====== Data for review ======
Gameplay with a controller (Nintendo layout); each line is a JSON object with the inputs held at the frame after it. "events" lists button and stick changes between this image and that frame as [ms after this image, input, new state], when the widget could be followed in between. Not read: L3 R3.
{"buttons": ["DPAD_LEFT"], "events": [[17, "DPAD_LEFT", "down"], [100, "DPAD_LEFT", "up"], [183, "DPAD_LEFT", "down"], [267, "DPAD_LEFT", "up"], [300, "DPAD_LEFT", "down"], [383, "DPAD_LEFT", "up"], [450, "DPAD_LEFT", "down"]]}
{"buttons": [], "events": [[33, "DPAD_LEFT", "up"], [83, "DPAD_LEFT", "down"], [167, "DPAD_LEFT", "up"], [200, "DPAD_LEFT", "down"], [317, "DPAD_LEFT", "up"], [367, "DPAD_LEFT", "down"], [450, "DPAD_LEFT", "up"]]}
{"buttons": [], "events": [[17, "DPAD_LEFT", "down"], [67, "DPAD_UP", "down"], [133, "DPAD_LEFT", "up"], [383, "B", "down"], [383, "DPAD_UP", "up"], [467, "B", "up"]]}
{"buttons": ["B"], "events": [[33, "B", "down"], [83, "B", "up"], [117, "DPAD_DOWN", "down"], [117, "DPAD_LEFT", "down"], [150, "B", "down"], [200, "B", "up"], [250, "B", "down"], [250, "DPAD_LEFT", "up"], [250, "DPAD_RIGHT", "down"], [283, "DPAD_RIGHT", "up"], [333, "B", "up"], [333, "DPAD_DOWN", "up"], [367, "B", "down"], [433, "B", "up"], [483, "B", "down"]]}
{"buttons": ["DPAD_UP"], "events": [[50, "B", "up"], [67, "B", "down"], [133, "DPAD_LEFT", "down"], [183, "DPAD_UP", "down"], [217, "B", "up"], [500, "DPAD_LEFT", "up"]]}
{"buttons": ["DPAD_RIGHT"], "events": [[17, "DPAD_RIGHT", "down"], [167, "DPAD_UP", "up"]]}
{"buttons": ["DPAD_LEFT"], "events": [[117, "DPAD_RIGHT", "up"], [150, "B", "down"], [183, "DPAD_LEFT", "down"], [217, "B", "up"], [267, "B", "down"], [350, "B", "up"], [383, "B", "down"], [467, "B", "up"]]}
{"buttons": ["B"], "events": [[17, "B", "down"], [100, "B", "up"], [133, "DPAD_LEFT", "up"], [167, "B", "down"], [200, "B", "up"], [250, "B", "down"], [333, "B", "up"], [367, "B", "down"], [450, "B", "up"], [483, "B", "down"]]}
======
Directions
The records are to be duplicated in full, with every word kept exactly.

Task result
Gameplay with a controller (Nintendo layout); each line is a JSON object with the inputs held at the frame after it. "events" lists button and stick changes between this image and that frame as [ms after this image, input, new state], when the widget could be followed in between. Not read: L3 R3.
{"buttons": ["DPAD_LEFT"], "events": [[17, "DPAD_LEFT", "down"], [100, "DPAD_LEFT", "up"], [183, "DPAD_LEFT", "down"], [267, "DPAD_LEFT", "up"], [300, "DPAD_LEFT", "down"], [383, "DPAD_LEFT", "up"], [450, "DPAD_LEFT", "down"]]}
{"buttons": [], "events": [[33, "DPAD_LEFT", "up"], [83, "DPAD_LEFT", "down"], [167, "DPAD_LEFT", "up"], [200, "DPAD_LEFT", "down"], [317, "DPAD_LEFT", "up"], [367, "DPAD_LEFT", "down"], [450, "DPAD_LEFT", "up"]]}
{"buttons": [], "events": [[17, "DPAD_LEFT", "down"], [67, "DPAD_UP", "down"], [133, "DPAD_LEFT", "up"], [383, "B", "down"], [383, "DPAD_UP", "up"], [467, "B", "up"]]}
{"buttons": ["B"], "events": [[33, "B", "down"], [83, "B", "up"], [117, "DPAD_DOWN", "down"], [117, "DPAD_LEFT", "down"], [150, "B", "down"], [200, "B", "up"], [250, "B", "down"], [250, "DPAD_LEFT", "up"], [250, "DPAD_RIGHT", "down"], [283, "DPAD_RIGHT", "up"], [333, "B", "up"], [333, "DPAD_DOWN", "up"], [367, "B", "down"], [433, "B", "up"], [483, "B", "down"]]}
{"buttons": ["DPAD_UP"], "events": [[50, "B", "up"], [67, "B", "down"], [133, "DPAD_LEFT", "down"], [183, "DPAD_UP", "down"], [217, "B", "up"], [500, "DPAD_LEFT", "up"]]}
{"buttons": ["DPAD_RIGHT"], "events": [[17, "DPAD_RIGHT", "down"], [167, "DPAD_UP", "up"]]}
{"buttons": ["DPAD_LEFT"], "events": [[117, "DPAD_RIGHT", "up"], [150, "B", "down"], [183, "DPAD_LEFT", "down"], [217, "B", "up"], [267, "B", "down"], [350, "B", "up"], [383, "B", "down"], [467, "B", "up"]]}
{"buttons": ["B"], "events": [[17, "B", "down"], [100, "B", "up"], [133, "DPAD_LEFT", "up"], [167, "B", "down"], [200, "B", "up"], [250, "B", "down"], [333, "B", "up"], [367, "B", "down"], [450, "B", "up"], [483, "B", "down"]]}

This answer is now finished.